My sister sent me that quote she had come across. We talk about our childhoods and the place that we left to become adults. When our father passed away in 2001, just a little over a year after the death of our mother, my sisters and I made the decision to give our parents' home, which had seen better days, to the neighbor on the condition that he tear the structure down. He kept his end of the bargain, and there is a nice vacant lot where home used to be at 312 3rd Street in Manning, Iowa. The trees that I planted there after the birth of my daughters remain, as well as the area in the back of the lot that is next to a pasture where we made forts. The rest lives on in my mind, which is how it should be.
Going home to Manning is usually done to decorate graves.
The concept of home is a moving target for many of us. The days of people staying in the same house their entire lives are passing, and many people will call several places "home" during their lifetimes.

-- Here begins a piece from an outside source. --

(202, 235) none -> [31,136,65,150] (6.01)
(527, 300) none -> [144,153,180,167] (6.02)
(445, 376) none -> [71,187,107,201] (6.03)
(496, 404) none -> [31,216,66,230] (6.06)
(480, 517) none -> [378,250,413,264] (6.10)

For my family, Le Mars will soon surpass Hornick as the place we have called home the longest. This past weekend, we visited our oldest daughter and her husband in Minnetonka, Minn. They are expecting their first child within the next month, and are "nesting" in their apartment. At the same time, we attended freshman orientation for students and parents at the University of Minnesota, where our youngest will be a member of the Class of 2012, moving to her new home -- a dorm room -- in just a little over a month.

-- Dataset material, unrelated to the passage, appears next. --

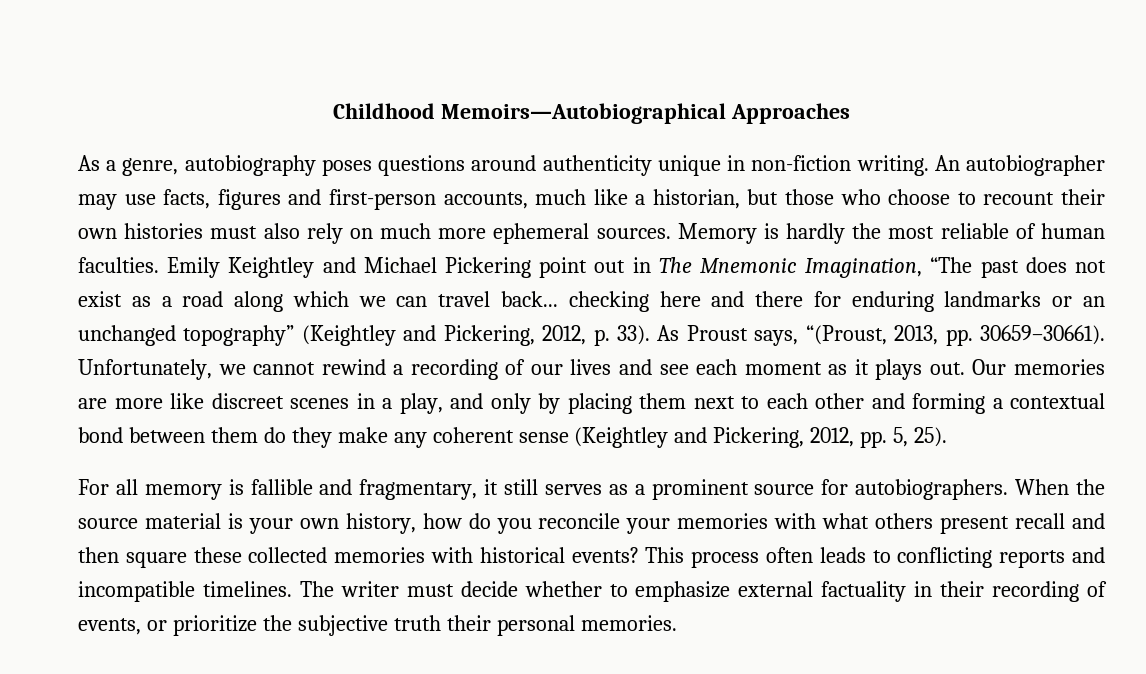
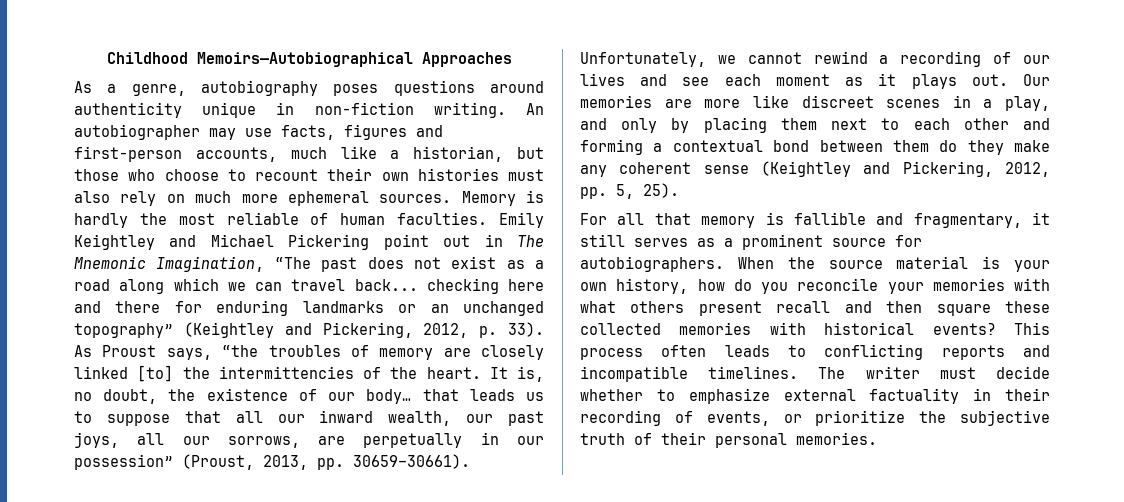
[805,325,887,345] “(Proust, -> [222,345,544,360] [74,365,544,382] [74,388,544,404] [74,410,544,426] [74,432,544,448] [74,454,254,470] “the troubles of memory are closely linked [to] the intermittencies of the heart. It is, no doubt, the existence of our body… that leads us to suppose that all our inward wealth, our past joys, all our sorrows, are perpetually in our possession” (Proust,
(138, 487) none -> [654,213,691,225] that
(441, 623) none -> [634,433,652,445] of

It's a strange thing to become the "older" generation and to have your home become the place where your children and grandchildren "come home" to. It's also quite surreal to see your children going through milestones of their adult lives that we have already done. It's a difficult thing to relate to your children in words, it's simply a case of just letting them go through the experience, and being there to discuss it if they want to do so.

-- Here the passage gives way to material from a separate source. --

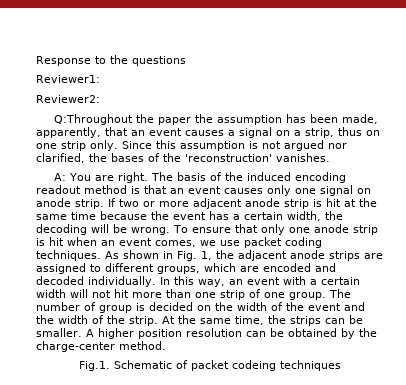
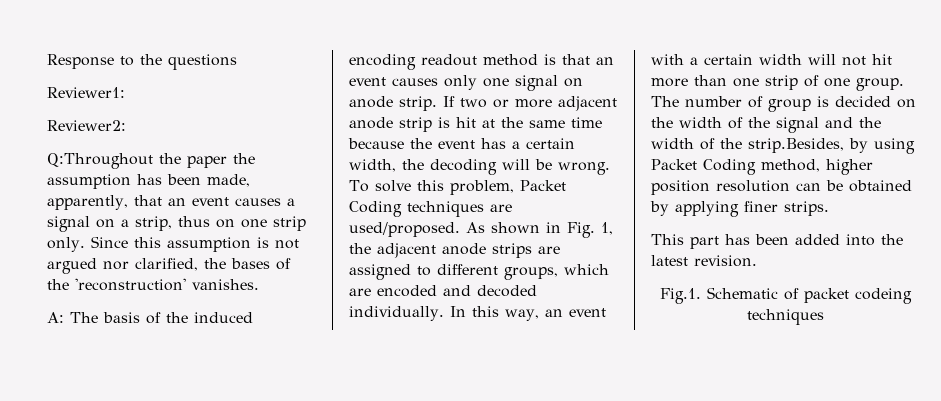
[68,172,148,183] You are right. -> (64, 317) none
[191,224,378,235] [36,237,322,248] [36,250,101,261] ensure that only one anode strip is hit when an event comes, we use packet coding techniques. -> [374,180,566,195] [349,201,512,217] [349,222,460,237] solve this problem, Packet Coding techniques are used/proposed.
[308,303,341,311] event -> [776,117,819,133] signal
[129,315,363,326] [36,328,94,337] strip. At the same time, the strips can be smaller. A -> [748,138,915,154] [651,159,820,175] strip.Besides, by using Packet Coding method,
[359,328,377,337] [36,341,166,352] the charge-center method. -> [675,201,829,217] [651,234,903,249] [651,255,757,267] applying finer strips. // This part has been added into the latest revision.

My wife and I identified a broken steel belt in one of the tires in our daughter's car this weekend by riding in the back seat. I feel sometimes like Mike Myers' minor Saturday Night Live character, "Middle Age Man." The character was a "super hero," the alter ego of Ed Miles, who "possessed powers and knowledge far beyond younger men," (according to his theme song), offering his "hard earned" wisdom on car and household maintenance and financial matters such as mortgages to the younger generation. His catchphrase (all SNL characters need a catch phrase) was "Are you looking at my gut? I'm working on it!"